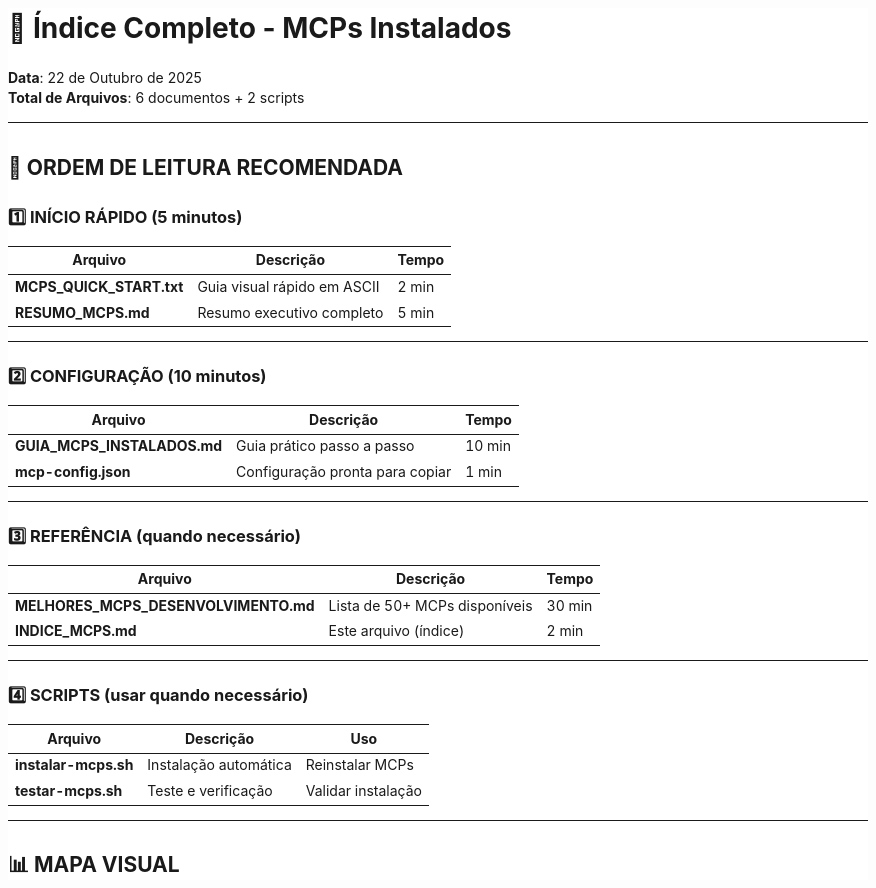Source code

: # 📑 Índice Completo - MCPs Instalados

**Data**: 22 de Outubro de 2025  
**Total de Arquivos**: 6 documentos + 2 scripts

---

## 🎯 ORDEM DE LEITURA RECOMENDADA

### 1️⃣ **INÍCIO RÁPIDO** (5 minutos)

| Arquivo                  | Descrição                   | Tempo |
| ------------------------ | --------------------------- | ----- |
| **MCPS_QUICK_START.txt** | Guia visual rápido em ASCII | 2 min |
| **RESUMO_MCPS.md**       | Resumo executivo completo   | 5 min |

---

### 2️⃣ **CONFIGURAÇÃO** (10 minutos)

| Arquivo                     | Descrição                       | Tempo  |
| --------------------------- | ------------------------------- | ------ |
| **GUIA_MCPS_INSTALADOS.md** | Guia prático passo a passo      | 10 min |
| **mcp-config.json**         | Configuração pronta para copiar | 1 min  |

---

### 3️⃣ **REFERÊNCIA** (quando necessário)

| Arquivo                              | Descrição                     | Tempo  |
| ------------------------------------ | ----------------------------- | ------ |
| **MELHORES_MCPS_DESENVOLVIMENTO.md** | Lista de 50+ MCPs disponíveis | 30 min |
| **INDICE_MCPS.md**                   | Este arquivo (índice)         | 2 min  |

---

### 4️⃣ **SCRIPTS** (usar quando necessário)

| Arquivo              | Descrição             | Uso                |
| -------------------- | --------------------- | ------------------ |
| **instalar-mcps.sh** | Instalação automática | Reinstalar MCPs    |
| **testar-mcps.sh**   | Teste e verificação   | Validar instalação |

---

## 📊 MAPA VISUAL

What needs to be done
All of the data should be returned word for word, with each picture left out.

Answer
Source code

: # 📑 Índice Completo - MCPs Instalados

**Data**: 22 de Outubro de 2025  
**Total de Arquivos**: 6 documentos + 2 scripts

---

## 🎯 ORDEM DE LEITURA RECOMENDADA

### 1️⃣ **INÍCIO RÁPIDO** (5 minutos)

| Arquivo                  | Descrição                   | Tempo |
| ------------------------ | --------------------------- | ----- |
| **MCPS_QUICK_START.txt** | Guia visual rápido em ASCII | 2 min |
| **RESUMO_MCPS.md**       | Resumo executivo completo   | 5 min |

---

### 2️⃣ **CONFIGURAÇÃO** (10 minutos)

| Arquivo                     | Descrição                       | Tempo  |
| --------------------------- | ------------------------------- | ------ |
| **GUIA_MCPS_INSTALADOS.md** | Guia prático passo a passo      | 10 min |
| **mcp-config.json**         | Configuração pronta para copiar | 1 min  |

---

### 3️⃣ **REFERÊNCIA** (quando necessário)

| Arquivo                              | Descrição                     | Tempo  |
| ------------------------------------ | ----------------------------- | ------ |
| **MELHORES_MCPS_DESENVOLVIMENTO.md** | Lista de 50+ MCPs disponíveis | 30 min |
| **INDICE_MCPS.md**                   | Este arquivo (índice)         | 2 min  |

---

### 4️⃣ **SCRIPTS** (usar quando necessário)

| Arquivo              | Descrição             | Uso                |
| -------------------- | --------------------- | ------------------ |
| **instalar-mcps.sh** | Instalação automática | Reinstalar MCPs    |
| **testar-mcps.sh**   | Teste e verificação   | Validar instalação |

---

## 📊 MAPA VISUAL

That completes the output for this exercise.